» **Work order 1**
Answer the following from the passage on Olympic lifting:
(a) On what date did the two speakers record their Zoom call?
(b) For how many years has the writer taught Olympic lifting?
(c) Which sport is named as an example of a developing solo sport?
» **Work order 2**
Reproduce the part of the passage on Olympic lifting that lies between "Alex is a former" and "the physical qualities.", inclusive.

» **Selected extract**
Segment Open

Back on April 24, 2020, about a month into the COVID-19 lock down in Calgary that had forced us to stay at home, Alex Hague and I decided to record a Zoom call of a conversation we were planning on having in-person pre-covid. Alex and I worked alongside each other at SAIT prior to all gyms and most businesses in Calgary being forced to close; Alex as an employee and myself as a contractor renting space.
Alex is a former wrestler who was working with a range of athletes at SAIT and with the weightlifting club, both as a coach and an athlete.
Although I personally have a background in teaching Olympic lifting for the past 8 years, as a "menu item" in training a range of athletes myself, I have never competed, and have never programmed exclusively for a weightlifter. Similar to Powerlifting, the knowledge of how to program an Olympic Weightlifter or Powerlifter, is in my opinion, a skill that lies on "one end of the spectrum". On the other end of the spectrum is extensive endurance sport, to directly contrast to the pure strength and power sports. The majority of general population clients, developing solo sport athletes (like tennis), and team sports (like hockey or rowing) lie somewhere in the middle of the spectrum of blending the physical qualities.
Sports in the middle of the spectrum tend to need to adopt some of the qualities from each end - namely some strength and power qualities, and some speed-endurance, anaerobic and conditioning qualities. This is a very simplistic way to describe the actual complexity that goes in to these "middle spectrum" sports, but hopefully an introduction to the thought-process.
In this talk, we discuss the application of Olympic lifting to other sports, give programming examples of how Alex uses these training principles to integrate into the team setting,. Enjoy!

Segment Closed

» **Provided records**
Segment Open

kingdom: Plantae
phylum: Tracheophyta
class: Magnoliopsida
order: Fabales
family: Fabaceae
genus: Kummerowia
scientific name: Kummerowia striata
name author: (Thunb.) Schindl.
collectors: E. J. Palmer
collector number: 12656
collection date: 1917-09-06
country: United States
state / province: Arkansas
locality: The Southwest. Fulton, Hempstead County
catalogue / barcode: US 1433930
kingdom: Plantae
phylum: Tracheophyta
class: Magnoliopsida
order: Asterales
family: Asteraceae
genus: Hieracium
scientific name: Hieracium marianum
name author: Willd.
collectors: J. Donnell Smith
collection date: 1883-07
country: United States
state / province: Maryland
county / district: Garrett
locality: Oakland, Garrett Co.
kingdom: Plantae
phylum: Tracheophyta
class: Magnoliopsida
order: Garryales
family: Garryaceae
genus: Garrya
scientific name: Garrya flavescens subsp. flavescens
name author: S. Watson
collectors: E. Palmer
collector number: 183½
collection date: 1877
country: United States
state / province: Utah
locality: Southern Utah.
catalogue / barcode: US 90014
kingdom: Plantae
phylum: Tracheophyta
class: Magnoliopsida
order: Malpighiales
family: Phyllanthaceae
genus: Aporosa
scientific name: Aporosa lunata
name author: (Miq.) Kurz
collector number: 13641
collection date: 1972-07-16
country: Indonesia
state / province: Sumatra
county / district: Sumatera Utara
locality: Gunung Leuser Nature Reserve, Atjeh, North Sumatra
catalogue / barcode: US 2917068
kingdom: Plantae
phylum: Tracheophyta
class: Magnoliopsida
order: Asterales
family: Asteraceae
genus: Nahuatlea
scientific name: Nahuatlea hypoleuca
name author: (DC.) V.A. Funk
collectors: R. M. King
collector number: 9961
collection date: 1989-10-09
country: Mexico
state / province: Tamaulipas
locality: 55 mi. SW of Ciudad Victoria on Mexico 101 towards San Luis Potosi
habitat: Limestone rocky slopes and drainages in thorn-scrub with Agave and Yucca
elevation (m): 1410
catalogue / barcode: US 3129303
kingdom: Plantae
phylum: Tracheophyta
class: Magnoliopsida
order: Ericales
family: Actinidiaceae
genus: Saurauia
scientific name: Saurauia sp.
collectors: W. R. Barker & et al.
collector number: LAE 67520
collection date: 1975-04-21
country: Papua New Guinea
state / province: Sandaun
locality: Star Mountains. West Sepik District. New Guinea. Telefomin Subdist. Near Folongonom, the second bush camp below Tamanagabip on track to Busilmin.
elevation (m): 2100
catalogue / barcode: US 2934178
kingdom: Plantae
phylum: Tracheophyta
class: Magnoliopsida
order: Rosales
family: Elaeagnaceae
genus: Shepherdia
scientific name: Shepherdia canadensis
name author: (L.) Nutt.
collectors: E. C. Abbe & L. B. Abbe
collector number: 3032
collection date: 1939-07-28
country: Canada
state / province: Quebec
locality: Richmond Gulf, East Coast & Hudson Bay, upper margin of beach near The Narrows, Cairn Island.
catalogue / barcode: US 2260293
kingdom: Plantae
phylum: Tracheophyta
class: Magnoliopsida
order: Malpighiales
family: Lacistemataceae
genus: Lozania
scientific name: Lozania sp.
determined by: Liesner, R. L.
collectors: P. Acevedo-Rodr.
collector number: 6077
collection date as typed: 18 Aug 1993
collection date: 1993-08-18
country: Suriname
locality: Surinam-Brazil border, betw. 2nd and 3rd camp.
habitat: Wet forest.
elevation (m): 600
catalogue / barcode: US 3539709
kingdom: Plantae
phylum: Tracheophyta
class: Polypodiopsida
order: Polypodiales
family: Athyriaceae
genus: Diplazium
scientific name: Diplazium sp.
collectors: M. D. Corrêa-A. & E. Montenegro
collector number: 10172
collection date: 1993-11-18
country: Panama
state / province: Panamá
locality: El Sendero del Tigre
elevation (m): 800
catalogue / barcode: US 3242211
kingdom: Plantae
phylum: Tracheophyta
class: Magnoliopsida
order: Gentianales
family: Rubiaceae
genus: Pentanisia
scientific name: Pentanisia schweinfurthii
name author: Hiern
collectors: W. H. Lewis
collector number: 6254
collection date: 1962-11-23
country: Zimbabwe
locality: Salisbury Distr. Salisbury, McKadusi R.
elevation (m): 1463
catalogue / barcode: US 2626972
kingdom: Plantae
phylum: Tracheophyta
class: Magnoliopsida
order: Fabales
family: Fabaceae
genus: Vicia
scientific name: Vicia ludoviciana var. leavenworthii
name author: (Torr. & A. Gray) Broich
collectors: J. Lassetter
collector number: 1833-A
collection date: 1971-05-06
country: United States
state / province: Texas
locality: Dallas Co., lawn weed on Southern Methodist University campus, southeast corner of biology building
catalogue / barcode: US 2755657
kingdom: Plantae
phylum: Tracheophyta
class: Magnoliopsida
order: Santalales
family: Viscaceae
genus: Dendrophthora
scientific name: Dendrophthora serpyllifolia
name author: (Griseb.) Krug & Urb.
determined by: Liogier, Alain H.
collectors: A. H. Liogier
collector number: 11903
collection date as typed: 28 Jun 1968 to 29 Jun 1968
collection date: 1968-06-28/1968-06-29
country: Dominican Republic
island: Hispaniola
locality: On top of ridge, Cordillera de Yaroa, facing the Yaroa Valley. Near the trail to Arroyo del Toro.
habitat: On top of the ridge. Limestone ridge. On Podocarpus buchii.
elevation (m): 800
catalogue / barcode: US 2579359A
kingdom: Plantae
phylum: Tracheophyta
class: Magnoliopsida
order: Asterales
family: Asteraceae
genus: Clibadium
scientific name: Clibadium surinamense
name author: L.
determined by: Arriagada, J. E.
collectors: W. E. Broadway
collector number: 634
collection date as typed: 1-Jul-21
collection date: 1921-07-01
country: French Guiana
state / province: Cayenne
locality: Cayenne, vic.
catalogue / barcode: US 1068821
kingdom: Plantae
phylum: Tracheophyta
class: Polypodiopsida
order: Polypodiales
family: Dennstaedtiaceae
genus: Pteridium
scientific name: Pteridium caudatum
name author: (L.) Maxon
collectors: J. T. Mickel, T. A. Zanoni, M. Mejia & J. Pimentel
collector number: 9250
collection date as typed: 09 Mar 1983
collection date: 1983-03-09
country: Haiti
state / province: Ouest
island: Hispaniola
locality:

Segment Closed

» **Answer space 1**
(a) April 24, 2020
(b) 8 years
(c) Tennis

» **Answer space 2**
Alex is a former wrestler who was working with a range of athletes at SAIT and with the weightlifting club, both as a coach and an athlete.
Although I personally have a background in teaching Olympic lifting for the past 8 years, as a "menu item" in training a range of athletes myself, I have never competed, and have never programmed exclusively for a weightlifter. Similar to Powerlifting, the knowledge of how to program an Olympic Weightlifter or Powerlifter, is in my opinion, a skill that lies on "one end of the spectrum". On the other end of the spectrum is extensive endurance sport, to directly contrast to the pure strength and power sports. The majority of general population clients, developing solo sport athletes (like tennis), and team sports (like hockey or rowing) lie somewhere in the middle of the spectrum of blending the physical qualities.